1.Install Tomcat 7 on the virtual machine
sudo apt-get install tomcat7
2.If the first step is failed,set JDK_DIRS="/usr/lib/jvm/java-8-oracle" and add the statements “export JAVA_HOME=/usr/lib/jvm/java-8-oracle” and “export CATALINA_HOME=/usr/share/tomcat7”. Then reinstall Tomcat 7
3.Set up an initial password for the Tomcat user
sudo passwd tomcat7
4.Assign login shell for the Tomcat user
sudo usrmod -s /bin/bash tomcat7
5.Establish the Tomcat 7 user shell
ssh tomcat7@localhost
1.Create the exploit scripts attack.sh at /tmp through Tomcat7 user shell and then make the exploit codes executable
touch attack.sh
chmod +x attack.sh
2.Run the exploit code
./attack.sh
3.Restart the Tomcat server to check the attack result.
sudo service tomcat7 restart
4.Check the ID of user
id
Then the attack should be successful and the euid should be 0 which is root.

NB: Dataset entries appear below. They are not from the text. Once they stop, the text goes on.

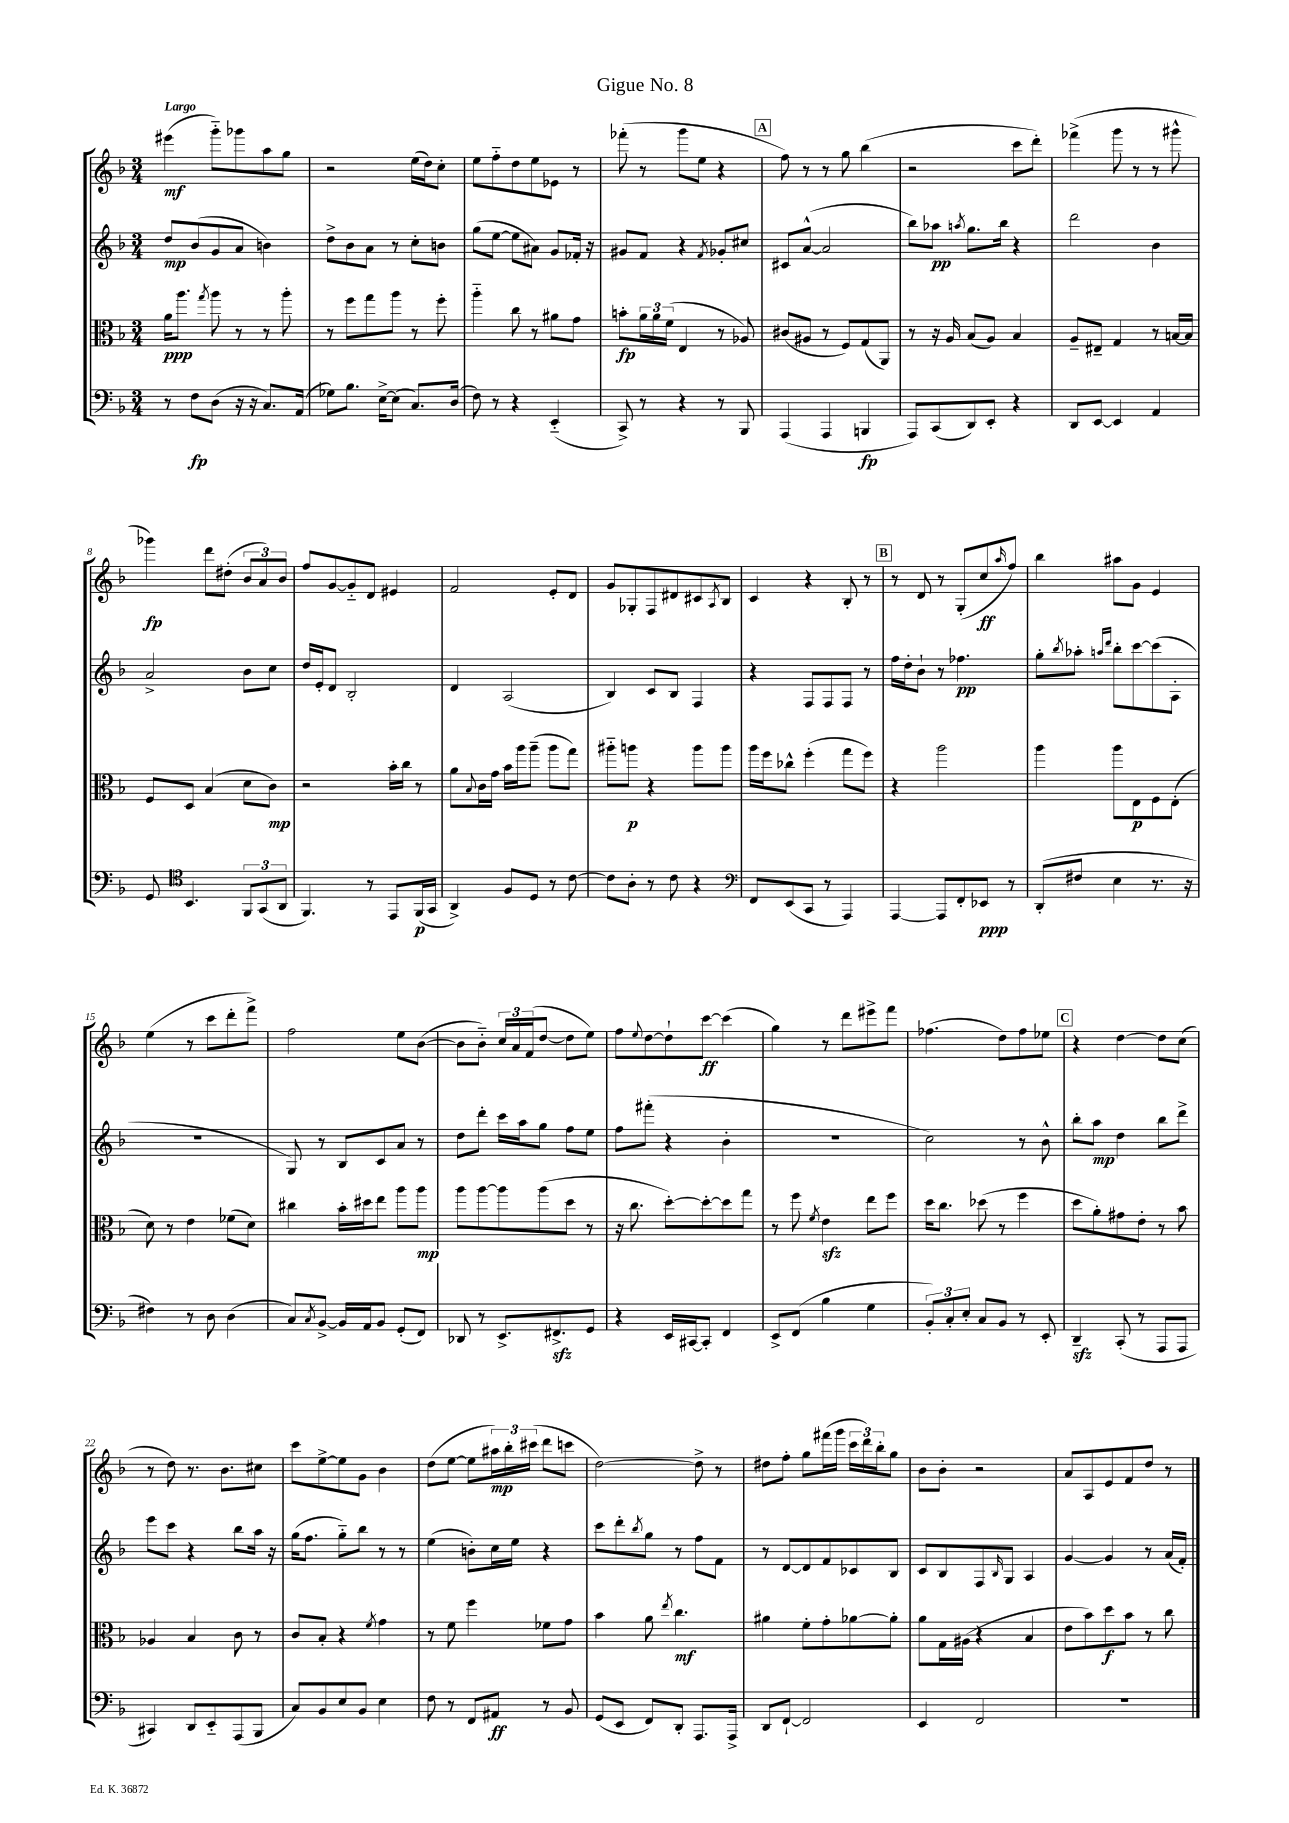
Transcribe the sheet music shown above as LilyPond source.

\header { title = "Gigue No. 8" }
<<
\new StaffGroup <<
\new Staff = "s0" {
    \clef treble \key f \major \numericTimeSignature \time 3/4 \tempo "Largo"
    eis'''4\mf( g'''8-_) ges'''8 a''8 g''8 |
    r2 e''16( d''16) c''8-. |
    e''8 f''8-_ d''8 e''8 ees'8 r8 |
    fes'''8-.( r8 g'''8 e''8 r4 |
    \mark \markup { \box "A" } f''8) r8 r8 g''8 bes''4( |
    r2 c'''8 d'''8-.) |
    fes'''4->( g'''8 r8 r8 gis'''8-^ |
    ges'''4\fp) d'''8 dis''8-.( \tuplet 3/2 { bes'8 a'8) bes'8 } |
    f''8 g'8~ g'8-_ d'8 eis'4 |
    f'2 e'8-. d'8 |
    g'8 ges8-. f8 dis'8 cis'8 \acciaccatura { a8 } bes8 |
    c'4 r4 bes8-. r8 |
    \mark \markup { \box "B" } r8 d'8 r8 g8-.( c''8\ff \grace { a''16 } f''8) |
    bes''4 ais''8 g'8 e'4 |
    e''4( r8 c'''8 d'''8-. f'''8->) |
    f''2 e''8 bes'8~( |
    bes'8 bes'8-_) \tuplet 3/2 { c''16 a'16 f'16( } d''8~ d''8 e''8) |
    f''8 \appoggiatura { e''8 } d''8~ d''8-! c'''8~\ff c'''4( |
    g''4) r8 d'''8 eis'''8-> f'''8 |
    fes''4.( d''8) fes''8 ees''8 |
    \mark \markup { \box "C" } r4 d''4~ d''8 c''8( |
    r8 d''8) r8. bes'8. cis''8 |
    c'''8 e''8~-> e''8 g'8 bes'4 |
    d''8( e''8~ e''8 \tuplet 3/2 { ais''16\mp) bes''16-. cis'''16( } d'''8 c'''8 |
    d''2~) d''8-> r8 |
    dis''8 f''8-. g''8 fis'''16( g'''16 \tuplet 3/2 { c'''16 d'''16) bes''16-. } g''8 |
    bes'8 bes'8-. r2 |
    a'8 a8 e'8 f'8 d''8 r8 \bar "|." |
}
\new Staff = "s1" {
    \clef treble \key f \major \numericTimeSignature \time 3/4
    d''8\mp bes'8( g'8 a'8 b'4) |
    d''8-> bes'8 a'8 r8 c''8-. b'8 |
    g''8( e''8~ e''8 ais'8) g'8 fes'16-. r16 |
    gis'8 f'8 r4 \acciaccatura { f'8 } ges'8-. cis''8 |
    \mark \markup { \box "A" } cis'8 a'8~-^( a'2 |
    bes''8) aes''8\pp \acciaccatura { a''8 } g''8. bes''16 r4 |
    d'''2 bes'4 |
    a'2-> bes'8 c''8 |
    d''16 e'16-. d'8 bes2-. |
    d'4 a2( |
    bes4) c'8 bes8 f4 |
    r4 f8 f8 f8 r8 |
    \mark \markup { \box "B" } f''16 d''16-. bes'8-! r8 fes''4.\pp |
    g''8-. \acciaccatura { bes''8 } aes''8-. \grace { a''16 d'''16 } bes''8-. c'''8~ c'''8( a8-. |
    R2. |
    g8) r8 bes8 c'8 a'8 r8 |
    d''8 d'''8-. c'''16 a''16 g''8 f''8 e''8 |
    f''8 fis'''8-.( r4 bes'4-. |
    R2. |
    c''2) r8 bes'8-^ |
    \mark \markup { \box "C" } bes''8-. a''8\mp d''4 bes''8 d'''8-> |
    e'''8 c'''8 r4 bes''8 a''16 r16 |
    g''16( f''8. g''8-_) bes''8 r8 r8 |
    e''4( b'8-.) c''16 e''16 r4 |
    c'''8 d'''8-. \acciaccatura { bes''8 } g''8 r8 f''8 f'8 |
    r8 d'8~ d'8 f'8 ces'8 bes8 |
    c'8 bes8 f8 \grace { bes16 } g8 a4 |
    g'4~ g'4 r8 a'16( f'16-.) \bar "|." |
}
\new Staff = "s2" {
    \clef alto \key f \major \numericTimeSignature \time 3/4
    a'16\ppp a''8. \acciaccatura { g''8 } a''8 r8 r8 a''8-. |
    r8 f''8 g''8 a''8 r8 f''8-. |
    a''4-_ c''8 r8 ais'8 g'8 |
    b'8-.\fp \tuplet 3/2 { a'16 a'16 f'16( } e4 r8 aes8) |
    \mark \markup { \box "A" } cis'8( ais8 r8 f8) g8( a,8) |
    r8 r16 a16 bes8( a8) bes4 |
    a8-- eis8-- g4 r8 b16~ b16 |
    f8 d8 bes4( d'8 c'8\mp) |
    r2 bes'16-. c''16 r8 |
    a'8 \appoggiatura { bes8 } c'16 g'16 bes'16 a''16 a''8--( a''8 g''8) |
    ais''8-_ a''8\p r4 a''8 a''8 |
    a''16 f''16 ces''8-^ f''4-.( g''8 f''8) |
    \mark \markup { \box "B" } r4 a''2 |
    a''4 a''8 e8\p f8 e8-.( |
    d'8) r8 e'4 fes'8( d'8) |
    cis''4 bes'16-. dis''16 e''8 a''8 a''8\mp |
    a''8 a''8~ a''8 a''8( d''8 r8 |
    r16 c''8. d''8~-.) d''8~-. d''8 g''8 |
    r8 f''8 \acciaccatura { f'8 } e'4\sfz e''8 f''8 |
    d''16 c''8. des''8( r8 f''4 |
    \mark \markup { \box "C" } d''8 a'8-.) gis'8 e'8-. r8 bes'8 |
    aes4 bes4 c'8 r8 |
    c'8 bes8-. r4 \acciaccatura { f'8 } g'4 |
    r8 f'8 f''4 fes'8 g'8 |
    bes'4 a'8 \acciaccatura { e''8 } c''4.\mf |
    ais'4 f'8-. g'8-. aes'8~ aes'8-. |
    a'8 g16 ais16( r4 bes4 |
    e'8 bes'8) d''8\f bes'8 r8 c''8 \bar "|." |
}
\new Staff = "s3" {
    \clef bass \key f \major \numericTimeSignature \time 3/4
    r8 f8\fp d8( r16 r16 c8.) a,16( |
    ges8) bes8. e16~-> e8( c8.) d16( |
    f8) r8 r4 e,4-_( |
    c,8->) r8 r4 r8 bes,,8 |
    \mark \markup { \box "A" } a,,4( a,,4 b,,4\fp |
    a,,8) c,8( d,8) e,8-. r4 |
    d,8 e,8~ e,4 a,4 |
    g,8 \clef tenor bes,4. \tuplet 3/2 { f,8 g,8( a,8 } |
    f,4.) r8 e,8 f,16\p( g,16 |
    a,4->) f8 d8 r8 c'8~ |
    c'8 a8-. r8 c'8 r4 |
    \clef bass f,8 e,8( c,8 r8 a,,4) |
    \mark \markup { \box "B" } a,,4~ a,,8 f,8-. ees,8\ppp r8 |
    d,8-.( fis8 e4 r8. r16 |
    fis4) r8 d8 d4( |
    c8) \acciaccatura { c8 } bes,8~-> bes,16 a,16 bes,8 g,8-.( f,8) |
    des,8 r8 e,8.-> fis,8.->\sfz g,8 |
    r4 e,16 cis,16~ cis,8-. f,4 |
    e,8-> f,8( bes4 g4 |
    \tuplet 3/2 { bes,8-.) c8-. e8-. } c8 bes,8 r8 e,8-. |
    \mark \markup { \box "C" } d,4--\sfz c,8-.( r8 a,,8 a,,8 |
    cis,4) d,8 e,8-_ a,,8( bes,,8 |
    c8) bes,8 e8 bes,8 e4 |
    f8 r8 f,8 ais,8\ff r8 bes,8 |
    g,8( e,8 f,8) d,8-. a,,8. a,,16-> |
    d,8 f,8~-! f,2 |
    e,4 f,2 |
    R2. \bar "|." |
}
>>
>>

# Run the catalina.sh script as a daemon
set +e
touch "$CATALINA_PID" "$CATALINA_BASE"/logs/catalina.out
chown $TOMCAT7_USER "$CATALINA_PID" "$CATALINA_BASE"/logs/catalina.out
start-stop-daemon --start -b -u "$TOMCAT7_USER" -g "$TOMCAT7_GROUP" \
-c "$TOMCAT7_USER" -d "$CATALINA_TMPDIR" -p "$CATALINA_PID" \
-x /bin/bash -- -c "$AUTHBIND_COMMAND $TOMCAT_SH"
status="$?"
set +a -e
return $status
The code above is key of esclating privilege. As it runs with root privilege, it can do anything we want. Then we need to change the owner of catalina.out to user of tomcat7. After we reboot the Tomcat, we are able to read the file which catalina points to.

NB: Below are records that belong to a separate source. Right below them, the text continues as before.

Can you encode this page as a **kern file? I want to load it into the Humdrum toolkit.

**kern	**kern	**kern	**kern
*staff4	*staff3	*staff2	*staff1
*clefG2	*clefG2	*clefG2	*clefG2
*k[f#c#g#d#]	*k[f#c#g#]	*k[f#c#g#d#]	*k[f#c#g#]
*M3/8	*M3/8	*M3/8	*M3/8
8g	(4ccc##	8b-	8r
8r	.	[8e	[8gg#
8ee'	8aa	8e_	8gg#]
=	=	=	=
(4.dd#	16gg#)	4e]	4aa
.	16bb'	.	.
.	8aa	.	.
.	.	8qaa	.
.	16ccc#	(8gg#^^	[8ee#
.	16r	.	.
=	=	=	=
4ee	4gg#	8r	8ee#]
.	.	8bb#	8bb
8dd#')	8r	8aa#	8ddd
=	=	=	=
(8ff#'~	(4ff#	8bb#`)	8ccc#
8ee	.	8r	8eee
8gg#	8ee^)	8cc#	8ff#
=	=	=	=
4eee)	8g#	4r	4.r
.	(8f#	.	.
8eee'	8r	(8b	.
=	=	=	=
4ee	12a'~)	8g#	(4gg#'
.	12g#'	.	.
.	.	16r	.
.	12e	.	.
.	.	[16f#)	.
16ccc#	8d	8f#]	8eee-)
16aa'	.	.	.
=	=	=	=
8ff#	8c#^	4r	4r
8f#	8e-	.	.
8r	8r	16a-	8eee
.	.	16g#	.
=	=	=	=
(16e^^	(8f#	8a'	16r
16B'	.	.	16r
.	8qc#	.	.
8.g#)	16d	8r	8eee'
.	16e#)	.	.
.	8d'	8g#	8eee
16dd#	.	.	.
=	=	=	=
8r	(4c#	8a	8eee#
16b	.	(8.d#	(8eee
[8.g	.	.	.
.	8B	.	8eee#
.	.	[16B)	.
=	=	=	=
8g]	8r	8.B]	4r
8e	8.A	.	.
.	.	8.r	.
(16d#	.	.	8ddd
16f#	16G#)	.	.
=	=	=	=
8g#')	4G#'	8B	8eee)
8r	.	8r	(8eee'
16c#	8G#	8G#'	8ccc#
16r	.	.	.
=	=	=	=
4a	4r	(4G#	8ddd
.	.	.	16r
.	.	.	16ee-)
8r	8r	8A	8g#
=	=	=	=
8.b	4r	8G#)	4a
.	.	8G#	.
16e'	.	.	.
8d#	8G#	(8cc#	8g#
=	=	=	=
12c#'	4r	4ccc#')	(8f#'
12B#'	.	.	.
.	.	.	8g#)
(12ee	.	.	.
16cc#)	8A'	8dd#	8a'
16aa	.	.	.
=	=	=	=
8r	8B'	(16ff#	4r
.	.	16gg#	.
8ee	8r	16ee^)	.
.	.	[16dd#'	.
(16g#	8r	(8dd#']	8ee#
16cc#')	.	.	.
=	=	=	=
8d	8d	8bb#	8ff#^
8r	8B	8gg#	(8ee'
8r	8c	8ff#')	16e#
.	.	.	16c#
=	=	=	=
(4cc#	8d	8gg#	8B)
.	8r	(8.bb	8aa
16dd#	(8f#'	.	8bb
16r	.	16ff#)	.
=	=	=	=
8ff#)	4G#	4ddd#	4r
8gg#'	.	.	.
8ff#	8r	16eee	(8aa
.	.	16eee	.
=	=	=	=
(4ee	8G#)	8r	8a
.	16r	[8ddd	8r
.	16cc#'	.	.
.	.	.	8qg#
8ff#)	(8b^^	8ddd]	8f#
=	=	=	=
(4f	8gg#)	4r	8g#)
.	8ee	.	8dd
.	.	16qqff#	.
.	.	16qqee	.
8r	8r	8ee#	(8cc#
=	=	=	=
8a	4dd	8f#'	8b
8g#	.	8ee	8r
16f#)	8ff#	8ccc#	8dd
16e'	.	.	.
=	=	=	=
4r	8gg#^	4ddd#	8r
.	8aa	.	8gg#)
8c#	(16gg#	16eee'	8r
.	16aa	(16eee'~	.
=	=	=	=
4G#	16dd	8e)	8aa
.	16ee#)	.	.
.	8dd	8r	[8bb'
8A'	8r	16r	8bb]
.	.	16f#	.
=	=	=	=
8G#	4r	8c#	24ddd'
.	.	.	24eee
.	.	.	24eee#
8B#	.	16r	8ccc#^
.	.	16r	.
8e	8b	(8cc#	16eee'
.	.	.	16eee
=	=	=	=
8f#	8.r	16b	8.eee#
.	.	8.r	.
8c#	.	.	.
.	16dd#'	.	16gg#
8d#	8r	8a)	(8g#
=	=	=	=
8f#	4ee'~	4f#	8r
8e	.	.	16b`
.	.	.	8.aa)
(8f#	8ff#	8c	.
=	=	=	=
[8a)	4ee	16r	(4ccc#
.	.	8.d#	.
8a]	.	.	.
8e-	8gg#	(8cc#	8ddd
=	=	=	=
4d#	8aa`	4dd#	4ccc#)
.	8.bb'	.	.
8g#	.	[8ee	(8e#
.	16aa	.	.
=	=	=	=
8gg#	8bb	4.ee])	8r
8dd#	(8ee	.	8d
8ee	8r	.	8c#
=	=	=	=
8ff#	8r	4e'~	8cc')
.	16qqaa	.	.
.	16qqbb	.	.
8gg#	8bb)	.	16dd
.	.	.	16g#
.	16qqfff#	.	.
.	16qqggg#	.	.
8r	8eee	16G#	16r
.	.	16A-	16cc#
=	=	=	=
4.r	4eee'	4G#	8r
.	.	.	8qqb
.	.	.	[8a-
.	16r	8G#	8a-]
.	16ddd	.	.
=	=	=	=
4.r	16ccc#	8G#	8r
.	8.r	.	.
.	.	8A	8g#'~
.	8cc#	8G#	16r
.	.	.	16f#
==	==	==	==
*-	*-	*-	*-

Specifically, when the tomcat restart, it will change the owner of the catalina.out to user of Tomcat, and the restart is invoked by the linux init. By taking advantage of Linux init, we can use symlink to change the owener of any file to the user of tomcat. If we symlink catalina.out to any file, we could operate any file in the system with the privilege root which given by the catalina.out. This is typical exploitation of DLL hijack.